[Element-and-box listings]
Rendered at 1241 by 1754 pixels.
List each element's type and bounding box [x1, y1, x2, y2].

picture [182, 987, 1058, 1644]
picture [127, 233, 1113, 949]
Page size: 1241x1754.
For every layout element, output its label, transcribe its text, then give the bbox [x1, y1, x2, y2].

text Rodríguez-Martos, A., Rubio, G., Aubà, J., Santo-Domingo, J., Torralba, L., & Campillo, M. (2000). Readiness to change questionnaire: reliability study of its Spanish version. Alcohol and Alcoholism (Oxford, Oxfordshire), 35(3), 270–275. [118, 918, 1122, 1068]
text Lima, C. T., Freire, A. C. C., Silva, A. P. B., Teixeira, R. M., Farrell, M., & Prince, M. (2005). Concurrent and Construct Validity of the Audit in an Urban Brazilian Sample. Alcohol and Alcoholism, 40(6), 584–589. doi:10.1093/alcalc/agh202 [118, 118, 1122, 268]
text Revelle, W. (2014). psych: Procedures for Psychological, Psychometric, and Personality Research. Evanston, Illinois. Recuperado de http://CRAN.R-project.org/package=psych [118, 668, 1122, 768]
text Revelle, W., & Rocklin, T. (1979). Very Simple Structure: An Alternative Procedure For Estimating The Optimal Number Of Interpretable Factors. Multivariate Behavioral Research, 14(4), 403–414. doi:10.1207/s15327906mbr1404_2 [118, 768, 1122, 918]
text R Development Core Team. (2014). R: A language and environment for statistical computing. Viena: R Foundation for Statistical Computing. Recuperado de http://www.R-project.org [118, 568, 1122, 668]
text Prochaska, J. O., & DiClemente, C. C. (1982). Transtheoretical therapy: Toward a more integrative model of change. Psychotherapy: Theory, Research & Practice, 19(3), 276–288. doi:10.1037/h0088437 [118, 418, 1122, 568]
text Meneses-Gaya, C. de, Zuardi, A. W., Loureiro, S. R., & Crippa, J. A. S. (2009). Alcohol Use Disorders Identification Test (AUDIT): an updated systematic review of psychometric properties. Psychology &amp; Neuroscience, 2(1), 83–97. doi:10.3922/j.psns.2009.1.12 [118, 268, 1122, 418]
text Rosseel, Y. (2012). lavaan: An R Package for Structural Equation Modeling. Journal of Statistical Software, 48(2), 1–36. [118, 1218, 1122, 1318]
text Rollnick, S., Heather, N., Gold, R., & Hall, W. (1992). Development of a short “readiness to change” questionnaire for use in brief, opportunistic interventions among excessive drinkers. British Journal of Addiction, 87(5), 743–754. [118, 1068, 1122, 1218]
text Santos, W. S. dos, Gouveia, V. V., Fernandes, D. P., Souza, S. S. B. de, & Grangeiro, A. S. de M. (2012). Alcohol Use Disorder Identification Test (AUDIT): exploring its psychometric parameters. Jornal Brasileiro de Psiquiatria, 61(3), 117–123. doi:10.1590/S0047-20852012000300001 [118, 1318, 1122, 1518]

Task objective:
Format every line of the records above as a JSON list of strings, with one string per line and blank lines omitted.

Output of the task:
[
  "Rendered at 1241 by 1754 pixels.",
  "List each element's type and bounding box [x1, y1, x2, y2].",
  "picture [182, 987, 1058, 1644]",
  "picture [127, 233, 1113, 949]",
  "Page size: 1241x1754.",
  "For every layout element, output its label, transcribe its text, then give the bbox [x1, y1, x2, y2].",
  "text Rodríguez-Martos, A., Rubio, G., Aubà, J., Santo-Domingo, J., Torralba, L., & Campillo, M. (2000). Readiness to change questionnaire: reliability study of its Spanish version. Alcohol and Alcoholism (Oxford, Oxfordshire), 35(3), 270–275. [118, 918, 1122, 1068]",
  "text Lima, C. T., Freire, A. C. C., Silva, A. P. B., Teixeira, R. M., Farrell, M., & Prince, M. (2005). Concurrent and Construct Validity of the Audit in an Urban Brazilian Sample. Alcohol and Alcoholism, 40(6), 584–589. doi:10.1093/alcalc/agh202 [118, 118, 1122, 268]",
  "text Revelle, W. (2014). psych: Procedures for Psychological, Psychometric, and Personality Research. Evanston, Illinois. Recuperado de http://CRAN.R-project.org/package=psych [118, 668, 1122, 768]",
  "text Revelle, W., & Rocklin, T. (1979). Very Simple Structure: An Alternative Procedure For Estimating The Optimal Number Of Interpretable Factors. Multivariate Behavioral Research, 14(4), 403–414. doi:10.1207/s15327906mbr1404_2 [118, 768, 1122, 918]",
  "text R Development Core Team. (2014). R: A language and environment for statistical computing. Viena: R Foundation for Statistical Computing. Recuperado de http://www.R-project.org [118, 568, 1122, 668]",
  "text Prochaska, J. O., & DiClemente, C. C. (1982). Transtheoretical therapy: Toward a more integrative model of change. Psychotherapy: Theory, Research & Practice, 19(3), 276–288. doi:10.1037/h0088437 [118, 418, 1122, 568]",
  "text Meneses-Gaya, C. de, Zuardi, A. W., Loureiro, S. R., & Crippa, J. A. S. (2009). Alcohol Use Disorders Identification Test (AUDIT): an updated systematic review of psychometric properties. Psychology &amp; Neuroscience, 2(1), 83–97. doi:10.3922/j.psns.2009.1.12 [118, 268, 1122, 418]",
  "text Rosseel, Y. (2012). lavaan: An R Package for Structural Equation Modeling. Journal of Statistical Software, 48(2), 1–36. [118, 1218, 1122, 1318]",
  "text Rollnick, S., Heather, N., Gold, R., & Hall, W. (1992). Development of a short “readiness to change” questionnaire for use in brief, opportunistic interventions among excessive drinkers. British Journal of Addiction, 87(5), 743–754. [118, 1068, 1122, 1218]",
  "text Santos, W. S. dos, Gouveia, V. V., Fernandes, D. P., Souza, S. S. B. de, & Grangeiro, A. S. de M. (2012). Alcohol Use Disorder Identification Test (AUDIT): exploring its psychometric parameters. Jornal Brasileiro de Psiquiatria, 61(3), 117–123. doi:10.1590/S0047-20852012000300001 [118, 1318, 1122, 1518]"
]